Vor der Rückkehr nach Hause befahl Huo Qubing, dass Vorräte aus den Wäldern beschafft werden sollten. Fleisch von Wild, Bären, Pferden der Xiongnu, und sogar von Wölfen.

Während der folgenden Tage wurden die Männer rastlos und Gerüchte über einen großen Aufruhr draußen auf dem gefrorenen See verbreiteten sich. Sie vernahmen knackende Geräusche und planschendes Wasser in den dunkelsten Nachtstunden, dann begannen plötzlich Männer zu verschwinden – zuerst nur wenige, doch dann immer mehr … und immer nur dann, wenn die Nacht am dunkelsten war. Bald darauf waren Hunderte Han-Krieger verschwunden.

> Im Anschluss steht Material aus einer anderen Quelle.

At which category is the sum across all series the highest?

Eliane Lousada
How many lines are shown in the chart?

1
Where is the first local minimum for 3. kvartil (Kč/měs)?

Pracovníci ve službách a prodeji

»Deserteure«, verkündete Huo Qubing daraufhin. »Wenn ihr sie findet, exekutiert sie.«

Doch dies diente nur dazu, die Nerven der Männer zu beruhigen, denn keiner der Verschwundenen wurde je wieder gesehen. Und dann gab es noch die Spuren.

Man hatte ihm seltsame Abdrücke gezeigt, die vom See her kamen und wieder zurückführten, zu der Stelle, wo das Eis aufgebrochen war. Huo hatte daraufhin Wachen postiert, doch als zwei seiner getreuesten Männer verschwanden, schloss er sich persönlich der Suche an und folgte den Abdrücken ihrer nackten Füße – bis sie auf eine grausame Scheußlichkeit stießen.

Huo Qubing schluckte schwer, bemühte sich aber, seine Miene unter Kontrolle zu halten, während er auf den Haufen menschlicher Eingeweide und Organe am Seeufer starrte. Er hatte Innereien von Männern schon zuvor gesehen, doch das Unerklärliche an dieser Sache war, dass die Spuren ins dunkle Wasser führten, so als wären die Männer ausgeweidet worden und dann einfach weitergelaufen, als sei nichts geschehen.

In diesem Moment wusste der große Heerführer, dass seine Männer von etwas Bösem ergriffen und in die gefrorenen, tintenschwarzen Tiefen hinabgezogen worden waren. Gegen eine Armee konnte er Krieg führen und siegen, doch er konnte nichts bekämpfen, das er nicht einmal sehen konnte.

Er befahl der Armee, das Lager unverzüglich abzubrechen, und sie marschierten fort. Niemand sprach darüber, was geschehen war, und nach einer Weile wollte das auch niemand mehr.